An outbreak of meningitis in southern Sudan is testing a war-stricken population, a fragile infrastructure, and a humanitarian relief community too easily swayed by the crisis du jour. In Sudan that means Darfur, a northwestern region whose bloodletting for the last two years has sucked the energies of most aid groups with muscle enough to operate in Sudan ever since former Secretary of State Colin Powell used the word genocide to describe what's going on there. That launched a political cause that sadly diverted attention from the plight of southerners, now coming out of 20 years of civil war.

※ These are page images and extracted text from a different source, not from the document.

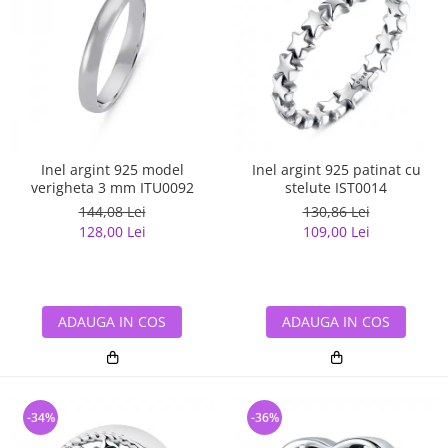
Inel argint 925 model
Inel argint 925 patinat cu
verigheta 3 mm ITU0092
stelute IST0014
144,08 Lei
130,86 Lei
128,00 Lei
109,00 Lei
ADAUGA IN COS
ADAUGA IN COS
-34%
-36%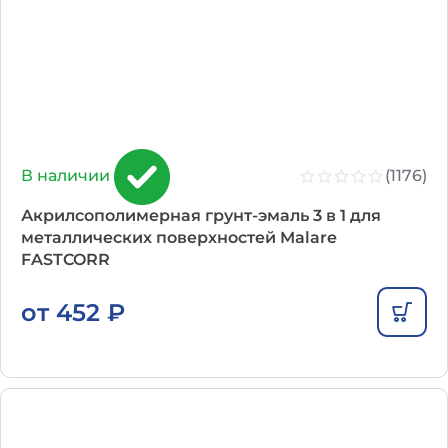
(1176)
В наличии
Акрилсополимерная грунт-эмаль 3 в 1 для
металлических поверхностей Malare
FASTCORR
от
452
₽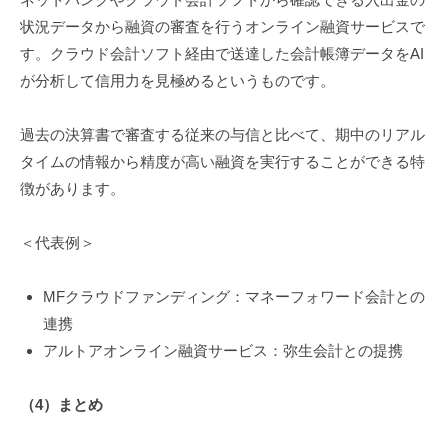
状況データから融資の審査を行うオンライン融資サービスで
す。クラウド会計ソフト経由で送達した会計帳簿データをAI
が分析して信用力を見極めるというものです。
過去の決算書で審査する従来の与信と比べて、期中のリアル
タイムの情報から精度が高い融資を実行することができる特
徴があります。
＜代表例＞
MFクラウドファンディング：マネーフォワード会計との
連携
アルトアオンライン融資サービス：弥生会計との提携
（4
）まとめ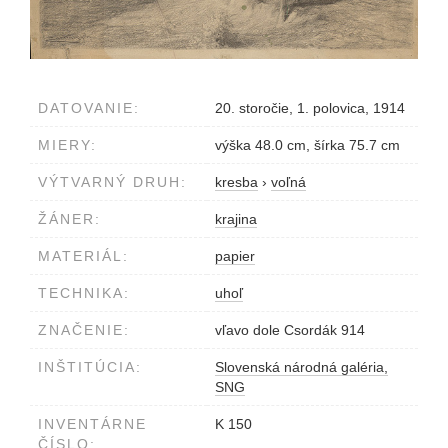
DATOVANIE:
20. storočie, 1. polovica, 1914
MIERY:
výška 48.0 cm, šírka 75.7 cm
VÝTVARNÝ DRUH:
kresba
›
voľná
ŽÁNER:
krajina
MATERIÁL:
papier
TECHNIKA:
uhoľ
ZNAČENIE:
vľavo dole Csordák 914
INŠTITÚCIA:
Slovenská národná galéria,
SNG
INVENTÁRNE
K 150
ČÍSLO: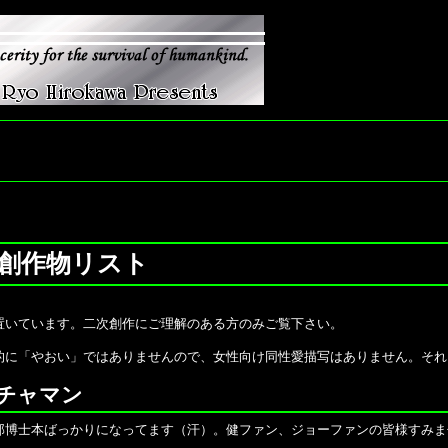
創作物リスト
いています。二次創作にご理解のある方のみご覧下さい。
に「やおい」ではありませんので、女性向け同性愛描写はありません。それ
チャマン
士本ばっかりになってます（汗）。健ファン、ジョーファンの皆様すみませんm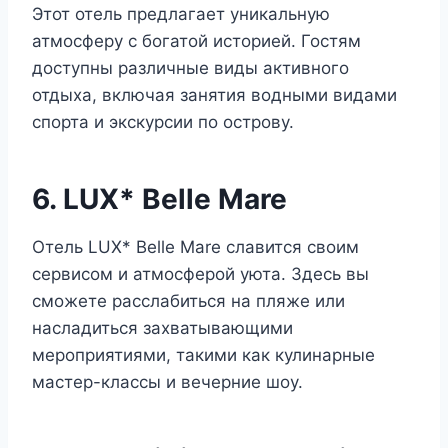
Этот отель предлагает уникальную
атмосферу с богатой историей. Гостям
доступны различные виды активного
отдыха, включая занятия водными видами
спорта и экскурсии по острову.
6. LUX* Belle Mare
Отель LUX* Belle Mare славится своим
сервисом и атмосферой уюта. Здесь вы
сможете расслабиться на пляже или
насладиться захватывающими
мероприятиями, такими как кулинарные
мастер-классы и вечерние шоу.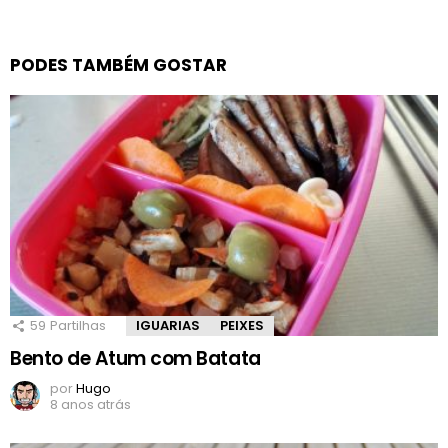
PODES TAMBÉM GOSTAR
59
Partilhas
IGUARIAS
PEIXES
Bento de Atum com Batata
por
Hugo
8 anos atrás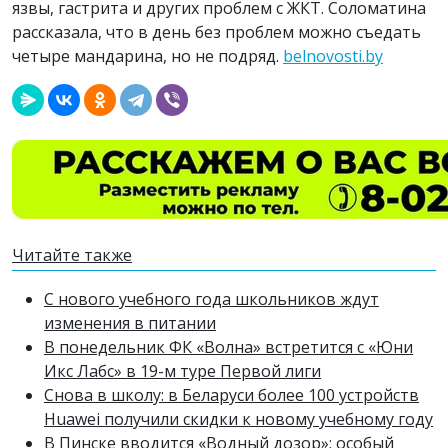
язвы, гастрита и других проблем с ЖКТ. Соломатина
рассказала, что в день без проблем можно съедать
четыре мандарина, но не подряд.
belnovosti.by
Читайте также
С нового учебного года школьников ждут
изменения в питании
В понедельник ФК «Волна» встретится с «Юни
Икс Лабс» в 19-м туре Первой лиги
Снова в школу: в Беларуси более 100 устройств
Huawei получили скидки к новому учебному году
В Пинске вводится «Водный дозор»: особый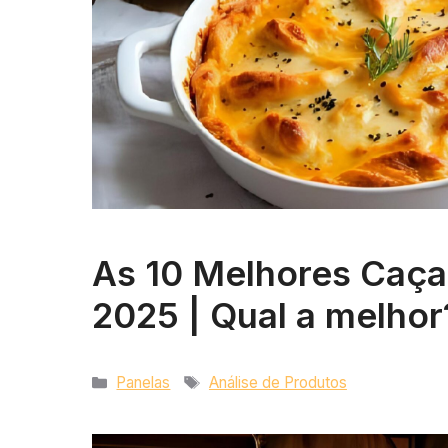
As 10 Melhores Caça
2025 | Qual a melhor
Categorias
Tags
Panelas
Análise de Produtos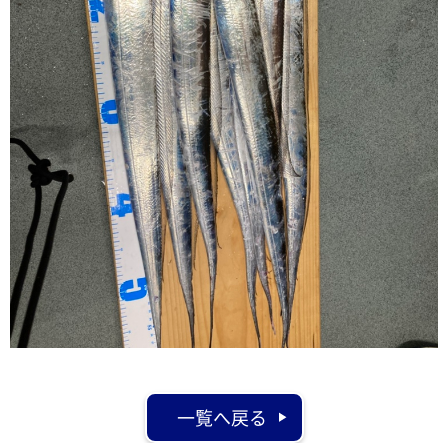
一覧へ戻る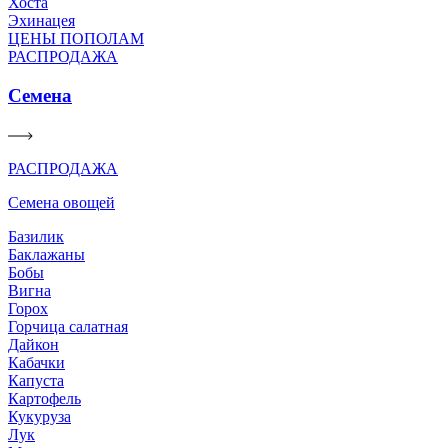
Хоста
Эхинацея
ЦЕНЫ ПОПОЛАМ
РАСПРОДАЖА
Семена
РАСПРОДАЖА
Семена овощей
Базилик
Баклажаны
Бобы
Вигна
Горох
Горчица салатная
Дайкон
Кабачки
Капуста
Картофель
Кукуруза
Лук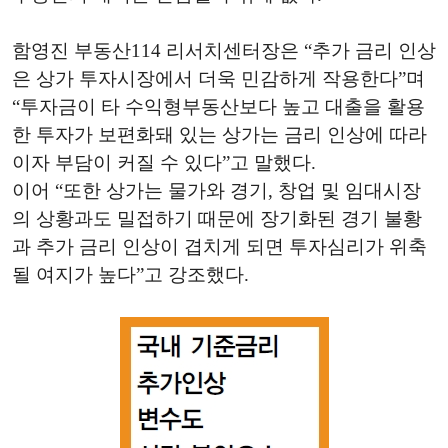
함영진 부동산114 리서치센터장은 “추가 금리 인상
은 상가 투자시장에서 더욱 민감하게 작용한다”며
“투자금이 타 수익형부동산보다 높고 대출을 활용
한 투자가 보편화돼 있는 상가는 금리 인상에 따라
이자 부담이 커질 수 있다”고 말했다.
이어 “또한 상가는 물가와 경기, 창업 및 임대시장
의 상황과도 밀접하기 때문에 장기화된 경기 불황
과 추가 금리 인상이 겹치게 되면 투자심리가 위축
될 여지가 높다”고 강조했다.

The meningitis zone is an area plagued by repeated fighting and slave raids-and now, neglect.
On Feb. 12 a clinic in Nyinbuli was down to 45 vials of medicine-and using 50 a day to treat meningitis cases-when a case of new drugs arrived at midnight by bicycle. The drugs had been parceled out from another clinic where the epidemic is spreading. That clinic itself had nine deaths on that day.
At Tonj, another site of outbreak, doctors are in shorter supply than medicine. "They have enough medicine but desperately need help on the ground," reports Emuku Juventine, a Ugandan doctor serving the area with Safe Harbor International (safeharbor.org). The clinic at Tonj sees 200 patients a day, with 35 new cases of meningitis each day, reports Suzy Kuj, who operates the clinic with her husband. The clinic has medicine but other supplies, like latex gloves, are running low. And with two full-time medical personnel to serve a community of 30,000, more workers and money to transport them are needed.
Last week the World Health Organization and Doctors Without Borders agreed to speed an immunization program and reported a grim tally: 1,477 cases of meningitis, including 117 deaths, in south Sudan since the beginning of 2007.